* Task brief *
Count the lines in the records below that contain the word "Sebastian", and reply with the number alone.

* Task inputs *
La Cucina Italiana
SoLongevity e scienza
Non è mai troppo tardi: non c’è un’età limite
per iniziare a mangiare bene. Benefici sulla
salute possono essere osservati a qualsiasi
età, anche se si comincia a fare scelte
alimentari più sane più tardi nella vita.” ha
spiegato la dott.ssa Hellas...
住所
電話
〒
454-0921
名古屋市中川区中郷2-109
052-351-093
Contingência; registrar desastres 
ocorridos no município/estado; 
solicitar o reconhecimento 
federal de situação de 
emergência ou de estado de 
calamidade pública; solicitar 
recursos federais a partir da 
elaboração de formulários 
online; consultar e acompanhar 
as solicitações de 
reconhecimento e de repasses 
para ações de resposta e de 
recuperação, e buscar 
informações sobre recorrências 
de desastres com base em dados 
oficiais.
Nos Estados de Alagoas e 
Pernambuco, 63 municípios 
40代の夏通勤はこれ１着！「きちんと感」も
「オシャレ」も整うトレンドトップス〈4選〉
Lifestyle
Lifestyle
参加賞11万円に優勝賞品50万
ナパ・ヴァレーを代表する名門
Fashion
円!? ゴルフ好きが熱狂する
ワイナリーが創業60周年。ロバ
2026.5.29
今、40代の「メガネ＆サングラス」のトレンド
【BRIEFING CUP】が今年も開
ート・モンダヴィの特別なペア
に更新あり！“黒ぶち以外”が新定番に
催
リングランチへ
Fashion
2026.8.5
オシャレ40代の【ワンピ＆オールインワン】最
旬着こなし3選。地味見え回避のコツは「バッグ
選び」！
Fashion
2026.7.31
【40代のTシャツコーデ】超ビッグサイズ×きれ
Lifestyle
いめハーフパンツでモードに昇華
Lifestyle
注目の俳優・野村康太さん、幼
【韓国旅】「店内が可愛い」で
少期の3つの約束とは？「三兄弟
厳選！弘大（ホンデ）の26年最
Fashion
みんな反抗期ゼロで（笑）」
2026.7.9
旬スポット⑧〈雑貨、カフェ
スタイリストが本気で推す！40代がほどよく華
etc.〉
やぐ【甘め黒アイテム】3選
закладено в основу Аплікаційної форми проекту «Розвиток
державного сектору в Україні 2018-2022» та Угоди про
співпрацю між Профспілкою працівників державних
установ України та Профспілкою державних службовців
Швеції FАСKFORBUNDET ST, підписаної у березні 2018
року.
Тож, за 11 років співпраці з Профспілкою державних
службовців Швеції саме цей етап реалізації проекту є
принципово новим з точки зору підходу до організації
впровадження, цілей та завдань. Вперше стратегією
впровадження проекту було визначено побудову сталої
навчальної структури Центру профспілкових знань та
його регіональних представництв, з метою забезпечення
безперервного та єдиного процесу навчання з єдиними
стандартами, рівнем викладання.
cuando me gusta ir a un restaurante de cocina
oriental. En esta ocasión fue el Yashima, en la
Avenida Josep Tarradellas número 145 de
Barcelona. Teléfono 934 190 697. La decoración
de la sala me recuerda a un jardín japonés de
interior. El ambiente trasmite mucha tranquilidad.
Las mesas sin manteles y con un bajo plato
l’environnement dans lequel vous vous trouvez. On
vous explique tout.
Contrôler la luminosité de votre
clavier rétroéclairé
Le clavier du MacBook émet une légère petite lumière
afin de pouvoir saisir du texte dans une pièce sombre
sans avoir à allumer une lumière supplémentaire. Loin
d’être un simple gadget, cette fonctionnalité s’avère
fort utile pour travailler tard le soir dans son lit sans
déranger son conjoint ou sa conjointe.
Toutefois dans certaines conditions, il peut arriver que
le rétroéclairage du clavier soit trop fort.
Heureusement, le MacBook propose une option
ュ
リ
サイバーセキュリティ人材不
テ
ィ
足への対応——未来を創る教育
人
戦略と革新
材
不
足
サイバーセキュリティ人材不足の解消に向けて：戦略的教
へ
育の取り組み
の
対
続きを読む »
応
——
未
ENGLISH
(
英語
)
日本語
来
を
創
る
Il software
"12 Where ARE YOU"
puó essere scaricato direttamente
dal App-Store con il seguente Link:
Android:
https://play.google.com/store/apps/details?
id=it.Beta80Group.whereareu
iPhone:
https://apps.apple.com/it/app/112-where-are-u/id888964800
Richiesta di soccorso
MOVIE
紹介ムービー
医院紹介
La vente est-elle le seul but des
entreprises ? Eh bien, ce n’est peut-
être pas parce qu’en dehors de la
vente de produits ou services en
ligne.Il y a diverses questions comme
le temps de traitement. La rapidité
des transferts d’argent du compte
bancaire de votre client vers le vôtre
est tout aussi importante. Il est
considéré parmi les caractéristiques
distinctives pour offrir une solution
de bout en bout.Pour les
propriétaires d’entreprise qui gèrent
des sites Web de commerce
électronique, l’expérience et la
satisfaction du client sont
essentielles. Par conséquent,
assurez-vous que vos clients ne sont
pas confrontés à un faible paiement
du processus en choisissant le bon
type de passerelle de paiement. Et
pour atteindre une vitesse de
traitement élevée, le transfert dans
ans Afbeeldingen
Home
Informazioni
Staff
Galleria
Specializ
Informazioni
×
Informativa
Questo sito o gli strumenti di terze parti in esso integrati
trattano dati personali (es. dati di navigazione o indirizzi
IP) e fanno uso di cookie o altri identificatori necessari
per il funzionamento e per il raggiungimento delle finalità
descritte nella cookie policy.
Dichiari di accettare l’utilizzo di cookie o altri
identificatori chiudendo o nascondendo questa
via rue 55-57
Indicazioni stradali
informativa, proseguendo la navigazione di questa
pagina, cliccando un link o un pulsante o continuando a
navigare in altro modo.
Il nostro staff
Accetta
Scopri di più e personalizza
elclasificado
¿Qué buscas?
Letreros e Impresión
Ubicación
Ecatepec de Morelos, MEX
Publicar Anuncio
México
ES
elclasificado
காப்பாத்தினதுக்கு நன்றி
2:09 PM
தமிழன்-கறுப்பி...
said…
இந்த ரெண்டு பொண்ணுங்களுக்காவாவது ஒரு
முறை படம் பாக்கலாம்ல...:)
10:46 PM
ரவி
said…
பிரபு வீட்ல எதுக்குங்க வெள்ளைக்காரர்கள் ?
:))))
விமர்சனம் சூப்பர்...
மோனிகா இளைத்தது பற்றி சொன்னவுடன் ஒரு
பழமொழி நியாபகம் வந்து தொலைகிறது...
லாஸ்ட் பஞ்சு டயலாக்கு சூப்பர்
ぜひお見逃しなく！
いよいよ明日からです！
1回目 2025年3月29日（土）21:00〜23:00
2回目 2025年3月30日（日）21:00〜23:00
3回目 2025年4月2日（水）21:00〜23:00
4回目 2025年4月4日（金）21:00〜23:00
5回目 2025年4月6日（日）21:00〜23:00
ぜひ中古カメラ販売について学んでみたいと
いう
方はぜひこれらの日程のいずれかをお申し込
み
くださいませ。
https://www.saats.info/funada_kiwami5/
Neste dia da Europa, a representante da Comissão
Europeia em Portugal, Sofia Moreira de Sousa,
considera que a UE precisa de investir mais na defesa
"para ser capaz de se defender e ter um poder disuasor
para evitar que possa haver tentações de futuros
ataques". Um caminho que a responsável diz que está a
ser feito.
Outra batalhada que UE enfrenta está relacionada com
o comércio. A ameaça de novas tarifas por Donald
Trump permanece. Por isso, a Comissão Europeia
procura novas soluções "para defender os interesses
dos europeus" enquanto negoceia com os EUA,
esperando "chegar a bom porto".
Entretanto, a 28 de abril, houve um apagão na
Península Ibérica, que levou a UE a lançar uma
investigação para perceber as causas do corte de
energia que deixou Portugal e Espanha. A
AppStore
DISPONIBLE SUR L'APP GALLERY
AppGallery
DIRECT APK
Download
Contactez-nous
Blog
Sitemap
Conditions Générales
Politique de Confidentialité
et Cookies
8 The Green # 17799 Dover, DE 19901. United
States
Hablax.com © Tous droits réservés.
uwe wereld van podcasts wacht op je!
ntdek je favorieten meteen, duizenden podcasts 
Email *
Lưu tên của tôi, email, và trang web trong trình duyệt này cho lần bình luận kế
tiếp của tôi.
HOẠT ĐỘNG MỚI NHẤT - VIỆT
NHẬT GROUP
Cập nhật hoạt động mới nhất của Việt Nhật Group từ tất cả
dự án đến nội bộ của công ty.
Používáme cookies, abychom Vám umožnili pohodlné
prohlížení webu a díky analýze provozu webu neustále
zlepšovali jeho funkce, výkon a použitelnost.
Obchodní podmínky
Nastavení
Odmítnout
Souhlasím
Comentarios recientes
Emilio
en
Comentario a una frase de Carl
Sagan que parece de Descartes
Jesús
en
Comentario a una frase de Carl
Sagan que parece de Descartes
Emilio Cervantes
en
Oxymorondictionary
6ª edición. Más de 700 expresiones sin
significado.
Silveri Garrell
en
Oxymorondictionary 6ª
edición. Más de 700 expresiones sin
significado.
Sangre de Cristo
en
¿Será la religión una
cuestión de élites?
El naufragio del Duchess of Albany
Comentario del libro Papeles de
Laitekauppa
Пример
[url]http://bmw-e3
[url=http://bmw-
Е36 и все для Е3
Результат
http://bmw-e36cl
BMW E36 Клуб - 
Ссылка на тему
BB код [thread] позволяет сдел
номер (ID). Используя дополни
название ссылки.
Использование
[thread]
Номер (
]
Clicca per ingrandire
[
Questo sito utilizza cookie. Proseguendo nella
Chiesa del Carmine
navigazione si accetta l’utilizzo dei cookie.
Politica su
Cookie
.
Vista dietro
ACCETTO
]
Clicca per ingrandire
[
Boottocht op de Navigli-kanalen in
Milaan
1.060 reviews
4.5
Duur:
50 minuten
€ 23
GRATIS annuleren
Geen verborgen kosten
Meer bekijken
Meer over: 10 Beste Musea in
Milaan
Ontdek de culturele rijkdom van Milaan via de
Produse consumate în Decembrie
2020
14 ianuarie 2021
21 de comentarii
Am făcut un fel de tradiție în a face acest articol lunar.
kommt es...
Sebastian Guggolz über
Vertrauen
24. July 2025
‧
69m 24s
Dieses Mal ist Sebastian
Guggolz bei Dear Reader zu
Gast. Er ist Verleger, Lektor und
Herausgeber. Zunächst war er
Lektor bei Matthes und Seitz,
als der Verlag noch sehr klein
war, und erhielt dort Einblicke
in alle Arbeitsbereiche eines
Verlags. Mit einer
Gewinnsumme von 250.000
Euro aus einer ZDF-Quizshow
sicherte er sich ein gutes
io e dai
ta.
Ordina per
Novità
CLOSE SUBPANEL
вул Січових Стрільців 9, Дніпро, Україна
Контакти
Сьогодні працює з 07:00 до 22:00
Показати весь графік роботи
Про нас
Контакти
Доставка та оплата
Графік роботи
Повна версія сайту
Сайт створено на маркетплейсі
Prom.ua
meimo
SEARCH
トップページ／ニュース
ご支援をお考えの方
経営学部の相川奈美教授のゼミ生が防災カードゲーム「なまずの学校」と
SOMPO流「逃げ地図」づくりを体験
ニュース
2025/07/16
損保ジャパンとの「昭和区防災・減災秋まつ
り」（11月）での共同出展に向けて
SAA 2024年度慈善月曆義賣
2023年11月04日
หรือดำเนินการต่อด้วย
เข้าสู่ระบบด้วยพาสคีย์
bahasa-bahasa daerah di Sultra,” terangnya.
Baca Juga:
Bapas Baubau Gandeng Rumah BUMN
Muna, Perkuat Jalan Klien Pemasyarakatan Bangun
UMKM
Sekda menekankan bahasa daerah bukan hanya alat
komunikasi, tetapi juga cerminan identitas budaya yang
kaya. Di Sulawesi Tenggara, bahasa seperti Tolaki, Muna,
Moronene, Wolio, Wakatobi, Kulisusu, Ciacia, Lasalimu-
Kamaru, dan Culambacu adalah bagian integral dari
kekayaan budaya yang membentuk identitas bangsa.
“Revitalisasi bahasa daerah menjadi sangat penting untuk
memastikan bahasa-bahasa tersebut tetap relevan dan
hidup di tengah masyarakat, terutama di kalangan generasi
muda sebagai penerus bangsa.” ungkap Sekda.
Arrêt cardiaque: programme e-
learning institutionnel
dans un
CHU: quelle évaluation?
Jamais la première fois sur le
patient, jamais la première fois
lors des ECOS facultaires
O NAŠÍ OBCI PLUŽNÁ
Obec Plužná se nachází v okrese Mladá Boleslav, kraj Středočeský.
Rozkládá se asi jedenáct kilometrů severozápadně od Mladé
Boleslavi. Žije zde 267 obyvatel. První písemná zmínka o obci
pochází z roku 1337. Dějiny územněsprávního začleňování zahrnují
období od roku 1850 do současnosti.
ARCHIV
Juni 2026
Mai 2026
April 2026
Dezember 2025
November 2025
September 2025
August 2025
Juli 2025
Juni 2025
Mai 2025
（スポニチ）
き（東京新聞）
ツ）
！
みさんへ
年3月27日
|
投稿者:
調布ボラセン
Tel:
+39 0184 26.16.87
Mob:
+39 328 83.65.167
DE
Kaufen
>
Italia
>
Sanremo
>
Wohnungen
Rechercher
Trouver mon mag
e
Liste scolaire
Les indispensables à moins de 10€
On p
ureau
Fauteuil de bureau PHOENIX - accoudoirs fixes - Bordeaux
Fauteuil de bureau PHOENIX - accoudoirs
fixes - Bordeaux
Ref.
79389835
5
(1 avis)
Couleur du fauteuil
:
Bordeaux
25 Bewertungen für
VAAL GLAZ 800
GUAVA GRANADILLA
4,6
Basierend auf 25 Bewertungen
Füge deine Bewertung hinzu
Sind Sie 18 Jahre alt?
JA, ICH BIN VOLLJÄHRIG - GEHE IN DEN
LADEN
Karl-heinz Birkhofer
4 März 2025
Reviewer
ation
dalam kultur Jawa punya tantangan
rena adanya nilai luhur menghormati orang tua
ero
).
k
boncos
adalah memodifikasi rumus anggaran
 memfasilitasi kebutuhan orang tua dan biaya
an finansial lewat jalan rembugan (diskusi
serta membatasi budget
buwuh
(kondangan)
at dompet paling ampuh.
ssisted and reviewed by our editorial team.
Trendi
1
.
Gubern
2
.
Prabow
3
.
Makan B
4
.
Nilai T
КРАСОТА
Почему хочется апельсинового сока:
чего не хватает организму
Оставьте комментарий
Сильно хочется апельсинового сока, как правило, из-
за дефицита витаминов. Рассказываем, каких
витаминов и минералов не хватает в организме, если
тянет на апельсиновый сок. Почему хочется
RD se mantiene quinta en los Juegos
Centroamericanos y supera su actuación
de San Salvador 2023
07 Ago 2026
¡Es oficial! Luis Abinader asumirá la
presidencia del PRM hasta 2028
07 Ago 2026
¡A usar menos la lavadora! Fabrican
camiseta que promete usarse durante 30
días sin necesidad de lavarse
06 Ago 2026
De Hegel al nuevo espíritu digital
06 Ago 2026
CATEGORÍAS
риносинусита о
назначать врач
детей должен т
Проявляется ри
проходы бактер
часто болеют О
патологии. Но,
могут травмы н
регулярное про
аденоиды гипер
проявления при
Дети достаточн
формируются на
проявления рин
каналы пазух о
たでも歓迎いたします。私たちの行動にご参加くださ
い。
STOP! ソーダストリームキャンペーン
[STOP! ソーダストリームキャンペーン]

* Task result *
2